§ REQUEST
Every entry below should be repeated exactly; the pictures should not.

§ RECORDED INFORMATION
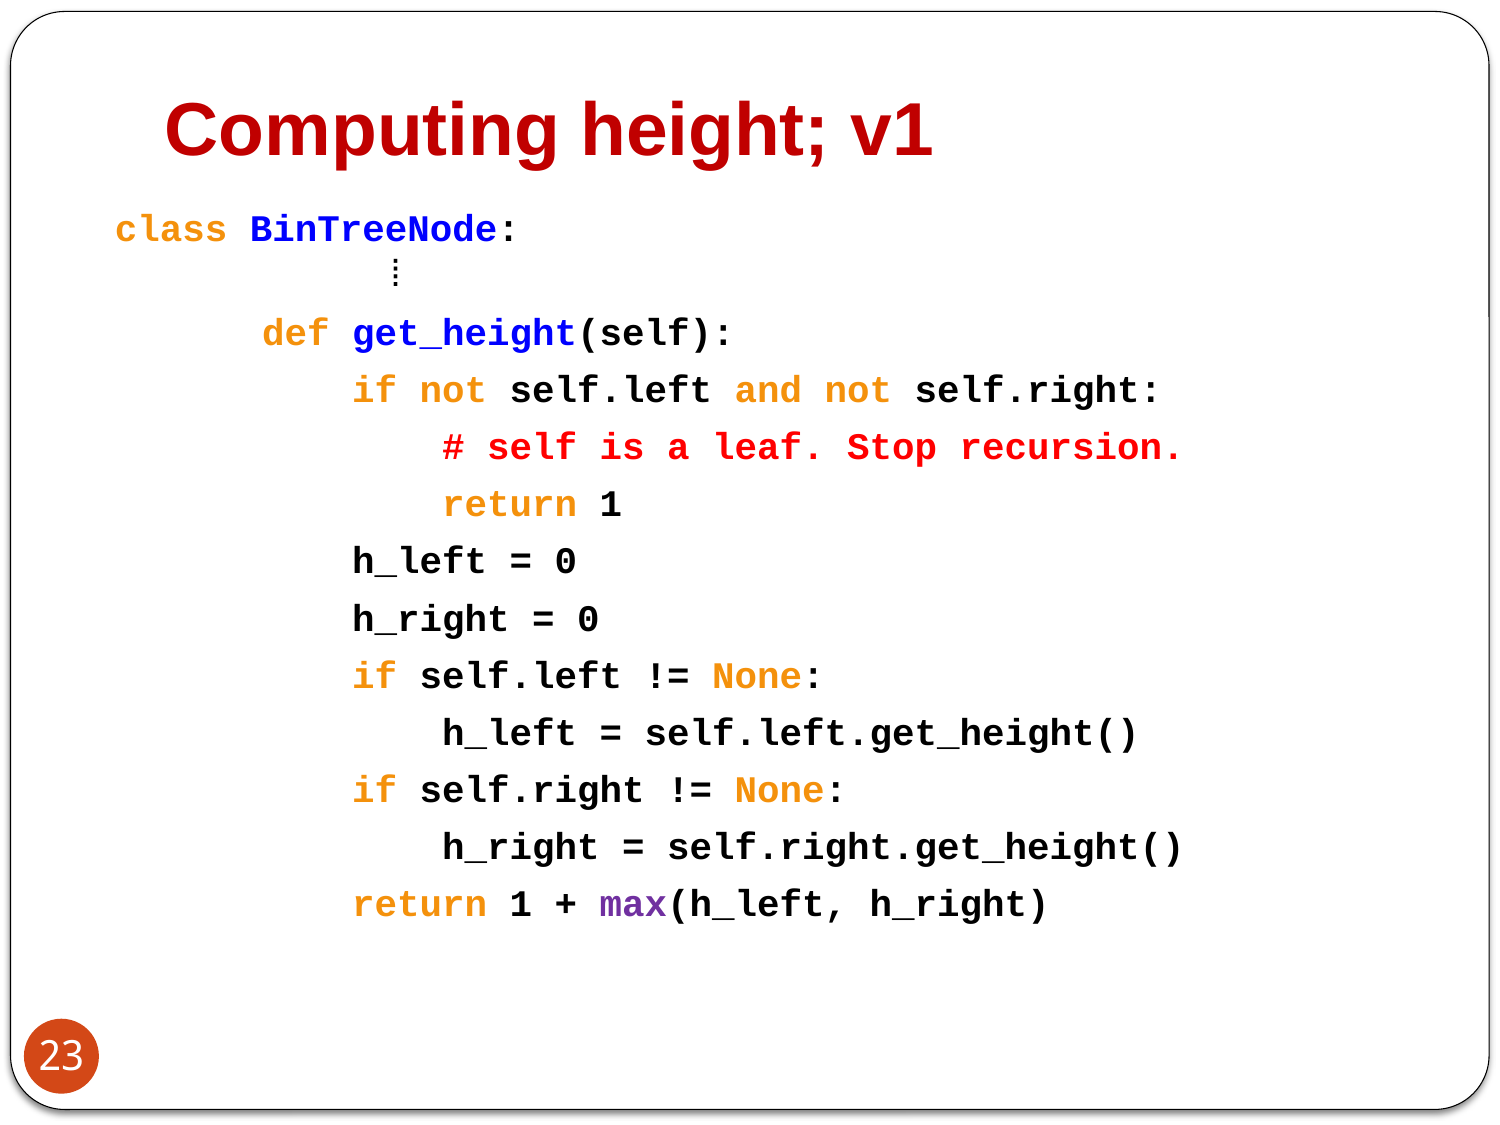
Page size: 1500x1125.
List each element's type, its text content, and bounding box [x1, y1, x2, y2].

slide_number 23 [23, 1018, 99, 1094]
text_box class BinTreeNode: ⁞ [100, 196, 691, 302]
title Computing height; v1 [150, 54, 1425, 186]
list def get_height(self): if not self.left and not self.right: # self is a leaf. Stop recursion. return 1 h_left = 0 h_right = 0 if self.left != None: h_left = self.left.get_height() if self.right != None: h_right = self.right.get_height() return 1 + max(h_left, h_right) [247, 243, 1471, 894]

§ FINISHED EXERCISE
Page size: 1500x1125.
List each element's type, its text content, and bounding box [x1, y1, x2, y2].

slide_number 23 [23, 1018, 99, 1094]
text_box class BinTreeNode: ⁞ [100, 196, 691, 302]
title Computing height; v1 [150, 54, 1425, 186]
list def get_height(self): if not self.left and not self.right: # self is a leaf. Stop recursion. return 1 h_left = 0 h_right = 0 if self.left != None: h_left = self.left.get_height() if self.right != None: h_right = self.right.get_height() return 1 + max(h_left, h_right) [247, 243, 1471, 894]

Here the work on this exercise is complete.